Tuesday, September 13, 2005

Stand Up (for Justice!)

Dear Friends of NCRR,

Join us in celebrating NCRR’s 25 exciting years of redress and social justice advocacy at a luau dinner on Saturday, September 24, 2005 at Centenary Church, 300 S. Central Ave in Little Tokyo from 4 to 8 PM.

Recapping our history:

* NCRR worked tirelessly to build a grassroots movement in the Japanese American community to seek reparations for the incarceration during World War II, and then to work with other groups to insure that Congress passed legislation to make individual reparations from the U. S. government a reality. After President Ronald Reagan signed the Civil Liberties Act of 1988, NCRR and the community urged Congress to quickly appropriate funds to carry out the provisions of the Act.

* In the early 1990’s, NCRR received hundreds of phone calls and letters from Japanese Americans denied redress. They needed help. NCRR organized community meetings and lobbying trips to Washington DC so that those denied could appeal their cases to the Office of Redress Administration (ORA) in the Department of Justice.
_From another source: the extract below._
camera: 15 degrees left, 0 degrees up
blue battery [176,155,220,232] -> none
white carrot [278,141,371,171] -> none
Among those subsequently found eligible were minors deported to Japan, fired railroad and mine workers, and detained Hawaiians.
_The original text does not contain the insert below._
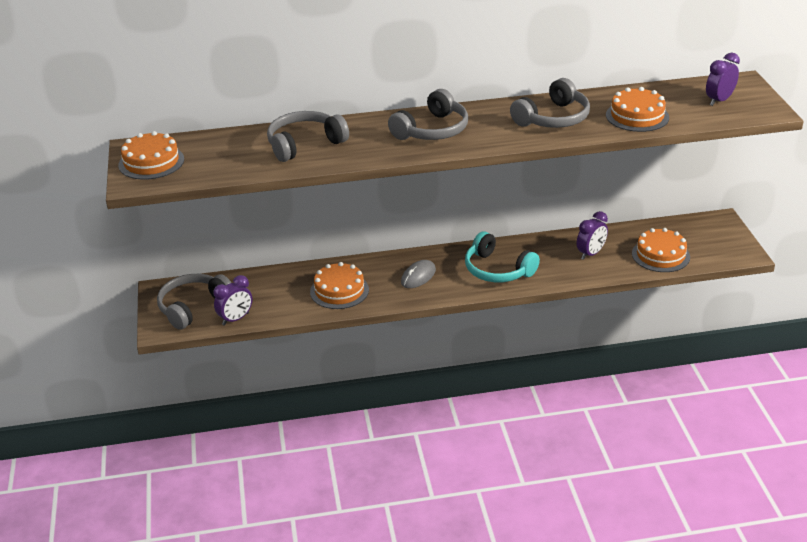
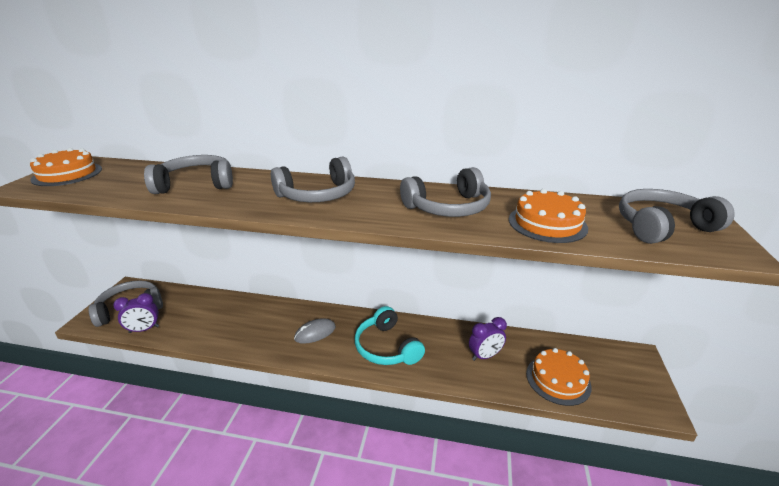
camera: 20 degrees right, 5 degrees down
orange cake [310,262,369,309] -> none
purple clock [706,53,740,106] -> grey headphones [619,189,735,244]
* NCRR worked with volunteer attorneys from the Japanese American Bar Association and the American Civil Liberties Union to file lawsuits for many of these Japanese Americans denied redress and for Japanese Latin Americans.

* During the post-9/11 era, NCRR actively supported the Muslim and Arab American communities with candlelight vigils, Breaking the Fasts, and community forums. Educational talks on Black and Mexican reparations and on the plight of former labor and sex slaves of World War II Japan were held.

* NCRR and Visual Communications produced Stand Up For Justice, about Ralph Lazo who went to Manzanar with his young Nisei friends during World War II. In addition to the yearly Day of Remembrance which NCRR has sponsored since 1981, our new website www.ncrr-la.org has been used as a resource by students here and abroad and we are in the process of publishing an NCRR Reader.

Lots to celebrate and much yet to be done! Party with us on September 24 and help us raise funds to continue our educational and civil rights work!